● ACTIVITY
Reproduce all the entries, matching the original word for word.

..........

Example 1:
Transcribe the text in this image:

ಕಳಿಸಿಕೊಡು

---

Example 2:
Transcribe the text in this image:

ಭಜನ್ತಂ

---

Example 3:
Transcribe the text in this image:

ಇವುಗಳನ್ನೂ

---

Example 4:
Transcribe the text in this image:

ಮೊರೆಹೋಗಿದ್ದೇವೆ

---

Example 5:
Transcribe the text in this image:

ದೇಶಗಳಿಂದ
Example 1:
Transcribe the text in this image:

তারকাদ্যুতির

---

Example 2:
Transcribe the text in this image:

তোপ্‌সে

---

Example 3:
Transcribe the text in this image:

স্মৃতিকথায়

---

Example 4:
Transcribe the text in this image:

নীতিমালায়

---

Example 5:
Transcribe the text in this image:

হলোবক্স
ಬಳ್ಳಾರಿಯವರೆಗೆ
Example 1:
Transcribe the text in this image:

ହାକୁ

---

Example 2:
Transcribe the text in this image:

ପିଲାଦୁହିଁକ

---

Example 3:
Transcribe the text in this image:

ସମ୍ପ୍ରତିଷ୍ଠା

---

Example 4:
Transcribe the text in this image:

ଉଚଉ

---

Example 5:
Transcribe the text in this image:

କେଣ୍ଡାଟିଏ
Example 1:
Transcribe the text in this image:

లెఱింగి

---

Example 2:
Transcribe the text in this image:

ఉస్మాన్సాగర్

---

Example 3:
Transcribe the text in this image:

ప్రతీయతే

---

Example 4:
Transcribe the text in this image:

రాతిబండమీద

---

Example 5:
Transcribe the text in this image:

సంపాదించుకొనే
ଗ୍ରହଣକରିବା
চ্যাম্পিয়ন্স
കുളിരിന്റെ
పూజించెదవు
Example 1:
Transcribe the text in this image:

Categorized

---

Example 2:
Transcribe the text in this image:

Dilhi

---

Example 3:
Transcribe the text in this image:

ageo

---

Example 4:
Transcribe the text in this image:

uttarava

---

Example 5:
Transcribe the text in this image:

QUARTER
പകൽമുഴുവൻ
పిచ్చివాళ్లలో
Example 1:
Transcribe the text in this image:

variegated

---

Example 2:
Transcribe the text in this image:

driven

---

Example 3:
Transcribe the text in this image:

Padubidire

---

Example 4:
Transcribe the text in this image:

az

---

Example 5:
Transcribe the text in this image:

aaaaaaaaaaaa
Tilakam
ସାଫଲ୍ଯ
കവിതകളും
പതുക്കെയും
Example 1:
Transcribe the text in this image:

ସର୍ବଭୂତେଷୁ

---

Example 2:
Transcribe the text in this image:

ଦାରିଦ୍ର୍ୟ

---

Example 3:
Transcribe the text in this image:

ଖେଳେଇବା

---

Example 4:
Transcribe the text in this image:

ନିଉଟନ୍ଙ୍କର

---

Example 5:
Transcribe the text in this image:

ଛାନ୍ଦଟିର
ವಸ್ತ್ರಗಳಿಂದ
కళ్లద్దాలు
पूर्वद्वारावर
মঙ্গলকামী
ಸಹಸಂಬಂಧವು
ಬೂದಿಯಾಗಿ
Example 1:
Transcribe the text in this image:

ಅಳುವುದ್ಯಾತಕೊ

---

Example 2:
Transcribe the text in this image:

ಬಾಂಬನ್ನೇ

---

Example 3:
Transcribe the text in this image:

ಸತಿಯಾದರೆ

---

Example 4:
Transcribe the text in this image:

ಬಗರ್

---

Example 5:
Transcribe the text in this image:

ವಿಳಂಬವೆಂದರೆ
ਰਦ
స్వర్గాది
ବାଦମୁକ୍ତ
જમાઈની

..........

● ANSWER SECTION
Example 1:
Transcribe the text in this image:

ಕಳಿಸಿಕೊಡು

---

Example 2:
Transcribe the text in this image:

ಭಜನ್ತಂ

---

Example 3:
Transcribe the text in this image:

ಇವುಗಳನ್ನೂ

---

Example 4:
Transcribe the text in this image:

ಮೊರೆಹೋಗಿದ್ದೇವೆ

---

Example 5:
Transcribe the text in this image:

ದೇಶಗಳಿಂದ
Example 1:
Transcribe the text in this image:

তারকাদ্যুতির

---

Example 2:
Transcribe the text in this image:

তোপ্‌সে

---

Example 3:
Transcribe the text in this image:

স্মৃতিকথায়

---

Example 4:
Transcribe the text in this image:

নীতিমালায়

---

Example 5:
Transcribe the text in this image:

হলোবক্স
ಬಳ್ಳಾರಿಯವರೆಗೆ
Example 1:
Transcribe the text in this image:

ହାକୁ

---

Example 2:
Transcribe the text in this image:

ପିଲାଦୁହିଁକ

---

Example 3:
Transcribe the text in this image:

ସମ୍ପ୍ରତିଷ୍ଠା

---

Example 4:
Transcribe the text in this image:

ଉଚଉ

---

Example 5:
Transcribe the text in this image:

କେଣ୍ଡାଟିଏ
Example 1:
Transcribe the text in this image:

లెఱింగి

---

Example 2:
Transcribe the text in this image:

ఉస్మాన్సాగర్

---

Example 3:
Transcribe the text in this image:

ప్రతీయతే

---

Example 4:
Transcribe the text in this image:

రాతిబండమీద

---

Example 5:
Transcribe the text in this image:

సంపాదించుకొనే
ଗ୍ରହଣକରିବା
চ্যাম্পিয়ন্স
കുളിരിന്റെ
పూజించెదవు
Example 1:
Transcribe the text in this image:

Categorized

---

Example 2:
Transcribe the text in this image:

Dilhi

---

Example 3:
Transcribe the text in this image:

ageo

---

Example 4:
Transcribe the text in this image:

uttarava

---

Example 5:
Transcribe the text in this image:

QUARTER
പകൽമുഴുവൻ
పిచ్చివాళ్లలో
Example 1:
Transcribe the text in this image:

variegated

---

Example 2:
Transcribe the text in this image:

driven

---

Example 3:
Transcribe the text in this image:

Padubidire

---

Example 4:
Transcribe the text in this image:

az

---

Example 5:
Transcribe the text in this image:

aaaaaaaaaaaa
Tilakam
ସାଫଲ୍ଯ
കവിതകളും
പതുക്കെയും
Example 1:
Transcribe the text in this image:

ସର୍ବଭୂତେଷୁ

---

Example 2:
Transcribe the text in this image:

ଦାରିଦ୍ର୍ୟ

---

Example 3:
Transcribe the text in this image:

ଖେଳେଇବା

---

Example 4:
Transcribe the text in this image:

ନିଉଟନ୍ଙ୍କର

---

Example 5:
Transcribe the text in this image:

ଛାନ୍ଦଟିର
ವಸ್ತ್ರಗಳಿಂದ
కళ్లద్దాలు
पूर्वद्वारावर
মঙ্গলকামী
ಸಹಸಂಬಂಧವು
ಬೂದಿಯಾಗಿ
Example 1:
Transcribe the text in this image:

ಅಳುವುದ್ಯಾತಕೊ

---

Example 2:
Transcribe the text in this image:

ಬಾಂಬನ್ನೇ

---

Example 3:
Transcribe the text in this image:

ಸತಿಯಾದರೆ

---

Example 4:
Transcribe the text in this image:

ಬಗರ್

---

Example 5:
Transcribe the text in this image:

ವಿಳಂಬವೆಂದರೆ
ਰਦ
స్వర్గాది
ବାଦମୁକ୍ତ
જમાઈની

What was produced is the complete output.